[PROVIDED RECORDS]

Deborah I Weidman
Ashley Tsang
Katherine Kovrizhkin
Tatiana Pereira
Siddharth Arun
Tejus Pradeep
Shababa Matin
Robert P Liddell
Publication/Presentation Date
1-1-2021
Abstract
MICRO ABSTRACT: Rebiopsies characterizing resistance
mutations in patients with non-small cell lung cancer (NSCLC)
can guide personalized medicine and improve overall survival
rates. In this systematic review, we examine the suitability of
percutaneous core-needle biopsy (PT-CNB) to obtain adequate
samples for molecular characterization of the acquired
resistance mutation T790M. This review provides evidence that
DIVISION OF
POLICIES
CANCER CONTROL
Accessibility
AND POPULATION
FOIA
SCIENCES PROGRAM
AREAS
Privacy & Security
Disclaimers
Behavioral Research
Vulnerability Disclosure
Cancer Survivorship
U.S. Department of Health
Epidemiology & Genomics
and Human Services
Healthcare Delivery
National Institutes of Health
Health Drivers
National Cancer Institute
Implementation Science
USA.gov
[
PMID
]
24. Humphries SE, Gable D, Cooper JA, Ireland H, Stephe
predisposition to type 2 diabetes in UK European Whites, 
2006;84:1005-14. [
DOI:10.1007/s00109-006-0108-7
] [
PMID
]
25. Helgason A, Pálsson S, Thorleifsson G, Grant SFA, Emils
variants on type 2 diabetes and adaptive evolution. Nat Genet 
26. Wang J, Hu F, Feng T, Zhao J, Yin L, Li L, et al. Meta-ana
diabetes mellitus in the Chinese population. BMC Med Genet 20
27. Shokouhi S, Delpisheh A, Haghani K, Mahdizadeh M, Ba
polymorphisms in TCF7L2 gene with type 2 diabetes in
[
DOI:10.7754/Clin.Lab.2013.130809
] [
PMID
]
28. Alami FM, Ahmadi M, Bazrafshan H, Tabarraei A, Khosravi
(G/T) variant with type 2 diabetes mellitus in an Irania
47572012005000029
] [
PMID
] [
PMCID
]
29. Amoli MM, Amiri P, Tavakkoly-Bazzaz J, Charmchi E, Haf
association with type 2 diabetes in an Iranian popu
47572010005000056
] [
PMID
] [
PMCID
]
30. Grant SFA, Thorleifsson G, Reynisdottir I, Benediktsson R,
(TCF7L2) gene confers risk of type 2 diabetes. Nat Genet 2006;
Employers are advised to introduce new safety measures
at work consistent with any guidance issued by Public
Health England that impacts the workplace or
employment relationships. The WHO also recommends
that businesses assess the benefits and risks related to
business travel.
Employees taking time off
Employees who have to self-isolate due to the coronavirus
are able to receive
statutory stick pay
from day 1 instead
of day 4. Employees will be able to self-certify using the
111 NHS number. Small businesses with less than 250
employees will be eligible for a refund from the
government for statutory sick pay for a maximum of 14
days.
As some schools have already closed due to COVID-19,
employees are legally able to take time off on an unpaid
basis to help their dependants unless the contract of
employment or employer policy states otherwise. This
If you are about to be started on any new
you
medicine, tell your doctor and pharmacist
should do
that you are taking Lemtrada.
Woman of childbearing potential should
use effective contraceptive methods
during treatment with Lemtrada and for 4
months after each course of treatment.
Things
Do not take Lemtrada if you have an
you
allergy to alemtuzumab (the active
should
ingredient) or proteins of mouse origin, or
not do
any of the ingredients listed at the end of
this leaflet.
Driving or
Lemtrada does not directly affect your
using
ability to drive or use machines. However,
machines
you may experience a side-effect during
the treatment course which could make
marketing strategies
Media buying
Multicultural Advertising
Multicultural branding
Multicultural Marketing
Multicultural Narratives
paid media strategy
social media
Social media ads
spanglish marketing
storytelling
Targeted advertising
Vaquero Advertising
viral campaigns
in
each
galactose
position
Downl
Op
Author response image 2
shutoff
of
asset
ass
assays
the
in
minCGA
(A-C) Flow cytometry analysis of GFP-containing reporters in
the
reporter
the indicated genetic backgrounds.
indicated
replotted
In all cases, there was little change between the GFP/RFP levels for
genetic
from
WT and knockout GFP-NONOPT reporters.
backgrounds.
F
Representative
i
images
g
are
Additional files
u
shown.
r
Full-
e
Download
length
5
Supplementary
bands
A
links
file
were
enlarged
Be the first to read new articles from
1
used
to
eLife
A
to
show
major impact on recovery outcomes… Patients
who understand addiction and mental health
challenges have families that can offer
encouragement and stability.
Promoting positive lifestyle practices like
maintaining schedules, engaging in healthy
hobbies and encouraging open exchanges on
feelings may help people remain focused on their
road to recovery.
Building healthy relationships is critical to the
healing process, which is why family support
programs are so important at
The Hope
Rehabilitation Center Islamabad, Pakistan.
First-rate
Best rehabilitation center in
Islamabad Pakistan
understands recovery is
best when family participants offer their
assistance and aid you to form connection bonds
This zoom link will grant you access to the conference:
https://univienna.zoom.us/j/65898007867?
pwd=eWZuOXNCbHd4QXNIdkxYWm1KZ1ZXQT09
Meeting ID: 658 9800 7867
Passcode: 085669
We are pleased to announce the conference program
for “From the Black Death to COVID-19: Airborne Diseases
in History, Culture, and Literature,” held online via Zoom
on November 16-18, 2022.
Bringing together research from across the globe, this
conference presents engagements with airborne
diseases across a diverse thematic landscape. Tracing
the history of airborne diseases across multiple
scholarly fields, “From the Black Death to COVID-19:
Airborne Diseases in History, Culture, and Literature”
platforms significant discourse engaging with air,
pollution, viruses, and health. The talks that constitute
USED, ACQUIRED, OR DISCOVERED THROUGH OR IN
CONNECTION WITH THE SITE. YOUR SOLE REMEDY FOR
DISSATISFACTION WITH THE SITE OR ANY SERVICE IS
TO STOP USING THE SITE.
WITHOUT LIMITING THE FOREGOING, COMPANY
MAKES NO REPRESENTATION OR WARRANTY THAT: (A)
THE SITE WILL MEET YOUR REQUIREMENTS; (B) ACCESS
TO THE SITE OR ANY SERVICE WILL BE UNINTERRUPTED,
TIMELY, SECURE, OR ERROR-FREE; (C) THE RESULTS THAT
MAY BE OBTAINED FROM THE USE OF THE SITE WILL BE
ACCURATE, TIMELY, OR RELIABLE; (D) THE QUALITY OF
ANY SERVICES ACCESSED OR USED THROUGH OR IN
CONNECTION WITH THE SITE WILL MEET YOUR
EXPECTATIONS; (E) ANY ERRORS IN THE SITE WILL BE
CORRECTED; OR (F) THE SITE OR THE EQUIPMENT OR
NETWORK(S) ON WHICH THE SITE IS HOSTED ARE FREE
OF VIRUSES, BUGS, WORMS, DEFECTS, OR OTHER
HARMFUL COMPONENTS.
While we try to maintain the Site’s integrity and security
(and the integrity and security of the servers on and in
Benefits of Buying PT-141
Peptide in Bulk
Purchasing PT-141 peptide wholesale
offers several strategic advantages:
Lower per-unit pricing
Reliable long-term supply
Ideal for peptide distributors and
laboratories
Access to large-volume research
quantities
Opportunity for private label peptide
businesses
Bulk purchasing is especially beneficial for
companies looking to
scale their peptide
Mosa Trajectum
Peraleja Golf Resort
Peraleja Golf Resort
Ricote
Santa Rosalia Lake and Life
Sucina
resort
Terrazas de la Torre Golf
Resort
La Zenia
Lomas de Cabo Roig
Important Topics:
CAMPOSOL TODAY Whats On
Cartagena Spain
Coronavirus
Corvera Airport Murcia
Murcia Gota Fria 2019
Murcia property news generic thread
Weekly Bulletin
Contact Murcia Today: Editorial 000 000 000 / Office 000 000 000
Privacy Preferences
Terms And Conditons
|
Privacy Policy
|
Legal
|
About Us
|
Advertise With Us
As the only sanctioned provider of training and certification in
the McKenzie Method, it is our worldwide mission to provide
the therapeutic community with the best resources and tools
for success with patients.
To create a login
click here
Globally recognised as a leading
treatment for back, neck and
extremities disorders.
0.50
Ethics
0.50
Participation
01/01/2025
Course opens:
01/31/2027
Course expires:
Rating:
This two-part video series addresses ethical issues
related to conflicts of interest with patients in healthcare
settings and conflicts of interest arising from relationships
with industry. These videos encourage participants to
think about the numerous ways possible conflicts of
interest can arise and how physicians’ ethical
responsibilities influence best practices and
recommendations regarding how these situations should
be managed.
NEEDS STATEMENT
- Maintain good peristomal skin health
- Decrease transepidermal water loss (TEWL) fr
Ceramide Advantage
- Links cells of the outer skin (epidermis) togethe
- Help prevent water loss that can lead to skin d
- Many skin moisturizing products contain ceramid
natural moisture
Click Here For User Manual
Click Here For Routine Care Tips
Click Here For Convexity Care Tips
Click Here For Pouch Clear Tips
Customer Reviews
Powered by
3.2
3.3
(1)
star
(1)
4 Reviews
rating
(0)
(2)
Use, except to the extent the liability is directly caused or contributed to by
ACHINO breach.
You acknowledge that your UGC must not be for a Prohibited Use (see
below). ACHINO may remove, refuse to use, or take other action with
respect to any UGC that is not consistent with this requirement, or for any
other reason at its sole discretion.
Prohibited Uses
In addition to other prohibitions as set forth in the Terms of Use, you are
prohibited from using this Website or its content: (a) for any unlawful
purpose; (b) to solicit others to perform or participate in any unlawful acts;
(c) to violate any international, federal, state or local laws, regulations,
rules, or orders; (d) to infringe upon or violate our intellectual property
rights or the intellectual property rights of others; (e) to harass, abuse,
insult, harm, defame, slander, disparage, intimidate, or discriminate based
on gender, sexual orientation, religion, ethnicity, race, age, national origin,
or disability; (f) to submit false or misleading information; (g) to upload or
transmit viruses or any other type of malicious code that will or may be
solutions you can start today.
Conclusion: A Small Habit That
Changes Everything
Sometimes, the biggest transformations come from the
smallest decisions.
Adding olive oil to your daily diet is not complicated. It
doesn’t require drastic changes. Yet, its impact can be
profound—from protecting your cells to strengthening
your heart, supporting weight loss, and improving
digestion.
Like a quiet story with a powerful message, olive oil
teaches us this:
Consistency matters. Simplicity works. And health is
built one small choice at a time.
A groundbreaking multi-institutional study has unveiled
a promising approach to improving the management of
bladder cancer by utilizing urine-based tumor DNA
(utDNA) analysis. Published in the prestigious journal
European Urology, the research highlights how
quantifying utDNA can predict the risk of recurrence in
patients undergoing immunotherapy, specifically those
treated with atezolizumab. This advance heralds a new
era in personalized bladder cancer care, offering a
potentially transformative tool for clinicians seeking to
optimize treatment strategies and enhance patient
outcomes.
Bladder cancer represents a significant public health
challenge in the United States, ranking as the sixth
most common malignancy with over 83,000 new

[/PROVIDED RECORDS]

WHAT YOU SHOULD DO:
Exactly the lines above from the one with "Tejus Pradeep" to the one with "Behavioral Research", both included, are to be quoted; leave the rest out.

TASK RESULT:
Tejus Pradeep
Shababa Matin
Robert P Liddell
Publication/Presentation Date
1-1-2021
Abstract
MICRO ABSTRACT: Rebiopsies characterizing resistance
mutations in patients with non-small cell lung cancer (NSCLC)
can guide personalized medicine and improve overall survival
rates. In this systematic review, we examine the suitability of
percutaneous core-needle biopsy (PT-CNB) to obtain adequate
samples for molecular characterization of the acquired
resistance mutation T790M. This review provides evidence that
DIVISION OF
POLICIES
CANCER CONTROL
Accessibility
AND POPULATION
FOIA
SCIENCES PROGRAM
AREAS
Privacy & Security
Disclaimers
Behavioral Research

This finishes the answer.